Monday, June 25, 2012

Gold Price Predictions this Week - the Price of Gold will still be Depressed

The price of gold will continue to decline. Analysts predict a week gold prices will continue to go down and hard uphill. Economic data in the United States and European countries that still have not recovered to be the reason.

Policy of the Fed coupled with the release of economic data that does not encouraging the market threaten gold prices. Some of the data are manufacturing data in Philadelphia dipped to -16.6 from -5.8 previous level. Similarly, U.S. home sales in May fell to 4.55 million from 4.62 million previously.

European economic data has also not good. Such as, the European Union manufacturing data in June plunged for five months. Meanwhile, Moody 's Investors Service cut its rating of the world's top 15 banks. This raised fears Europe's fiscal condition.

Last week was a bad week for the price movement of gold. Previously, the market had hoped to ease Europe's debt crisis and the U.S. continued stimulus. All hope was dashed after the G-20 meeting did not produce a solution which could dampen further volatility crisis. To date, there has been no sentiment that could lift gold back to the level of U.S. $ 1,600 for a week. As long as gold price does not meet the level of U.S. $ 1,520 during this week the pressure drop can still be restricted.

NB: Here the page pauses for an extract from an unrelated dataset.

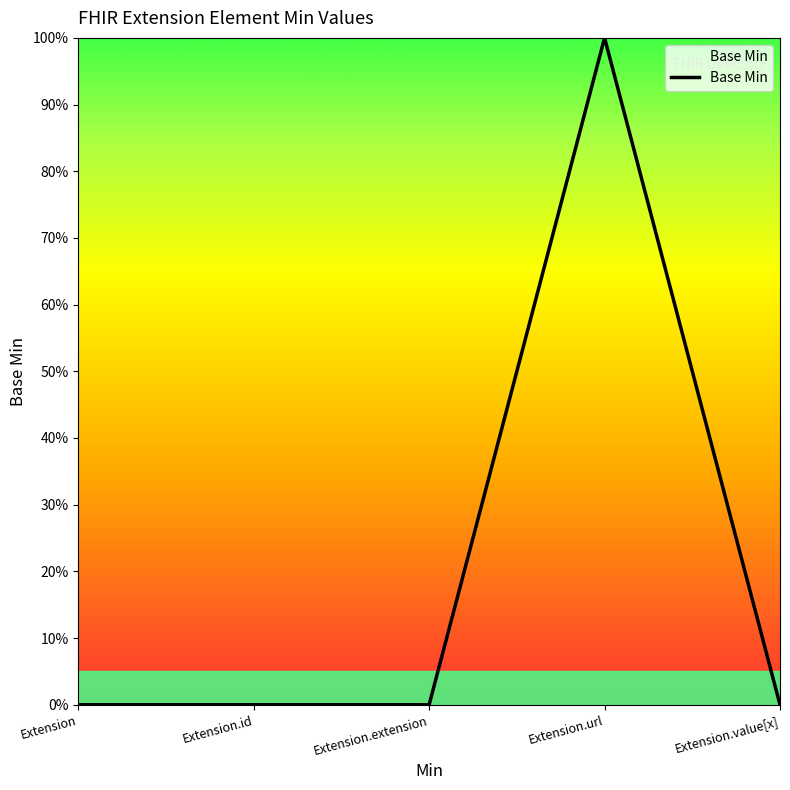

Does the chart have visible grid lines?

No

Technically, gold prices still consolidation, tend to weaken. It was shown from the Bollinger band indicator 20 is under the middle Bollinger confirm bearish trend in gold. Moving Average is also close to 80% lower Bollinger. Stochastic weakened. There are only two indicators showed a positive signal that the Moving Average Convergence Divergence and Relative Index Streght. Therefore, gold price predictions of the week will move in the U.S. $ 1,550.23 - U.S. $ 1585.70.

Gold prices that are cheap actually allows the budget hunting action of the world's largest gold consumer. However, the economic conditions of China and India as the largest importer of gold is slowing. Automatically, the demand for gold is also reduced. Investors can not expect an increase because the two countries will not buy gold in large quantities.